### What you are asked to do
Transcription, pictures excluded: write out the data below exactly.

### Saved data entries
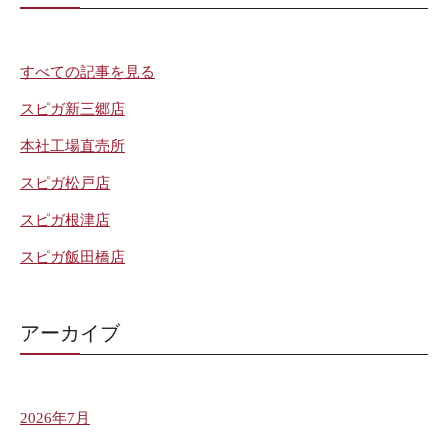
すべての記事を見る
スピガ新三郷店
本社工場直売所
スピガ松戸店
スピガ根津店
スピガ飯田橋店
アーカイブ
2026年7月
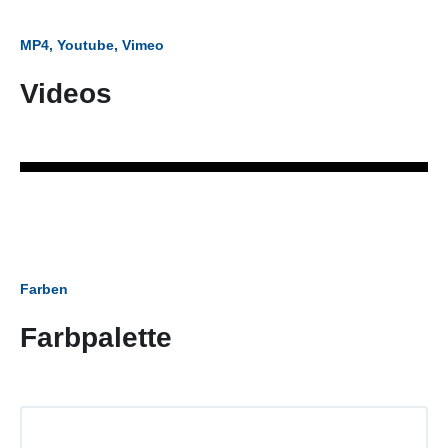
MP4, Youtube, Vimeo
Videos
Farben
Farbpalette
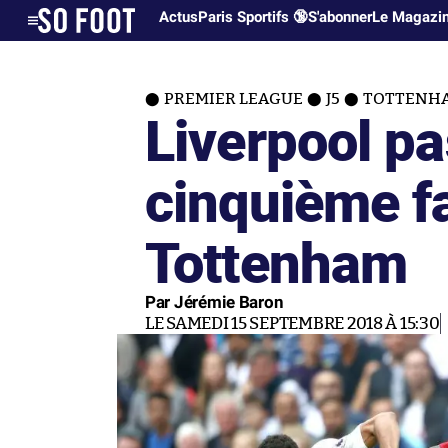
Actus
Paris Sportifs 🔞
S'abonner
Le Magazi
PREMIER LEAGUE
J5
TOTTENHAM
Liverpool pa
cinquième f
Tottenham
Par Jérémie Baron
LE SAMEDI 15 SEPTEMBRE 2018 À 15:30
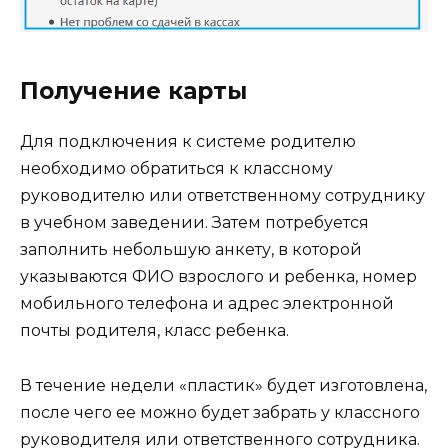
Получение карты
Для подключения к системе родителю
необходимо обратиться к классному
руководителю или ответственному сотруднику
в учебном заведении. Затем потребуется
заполнить небольшую анкету, в которой
указываются ФИО взрослого и ребенка, номер
мобильного телефона и адрес электронной
почты родителя, класс ребенка.
В течение недели «пластик» будет изготовлена,
после чего ее можно будет забрать у классного
руководителя или ответственного сотрудника.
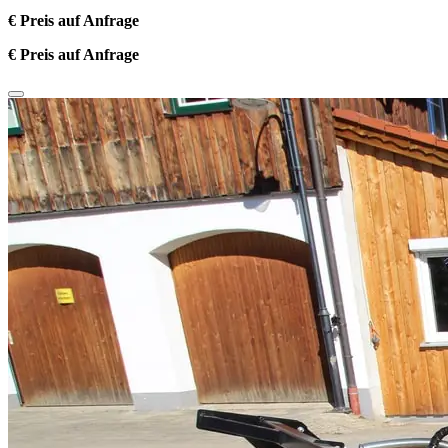
€ Preis auf Anfrage
€ Preis auf Anfrage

### Exercise answer
すべての記事を見る
スピガ新三郷店
本社工場直売所
スピガ松戸店
スピガ根津店
スピガ飯田橋店
アーカイブ
2026年7月
MP4, Youtube, Vimeo
Videos
Farben
Farbpalette
Actus
Paris Sportifs 🔞
S'abonner
Le Magazi
PREMIER LEAGUE
J5
TOTTENHAM
Liverpool pa
cinquième f
Tottenham
Par Jérémie Baron
LE SAMEDI 15 SEPTEMBRE 2018 À 15:30
Получение карты
Для подключения к системе родителю
необходимо обратиться к классному
руководителю или ответственному сотруднику
в учебном заведении. Затем потребуется
заполнить небольшую анкету, в которой
указываются ФИО взрослого и ребенка, номер
мобильного телефона и адрес электронной
почты родителя, класс ребенка.
В течение недели «пластик» будет изготовлена,
после чего ее можно будет забрать у классного
руководителя или ответственного сотрудника.
€ Preis auf Anfrage
€ Preis auf Anfrage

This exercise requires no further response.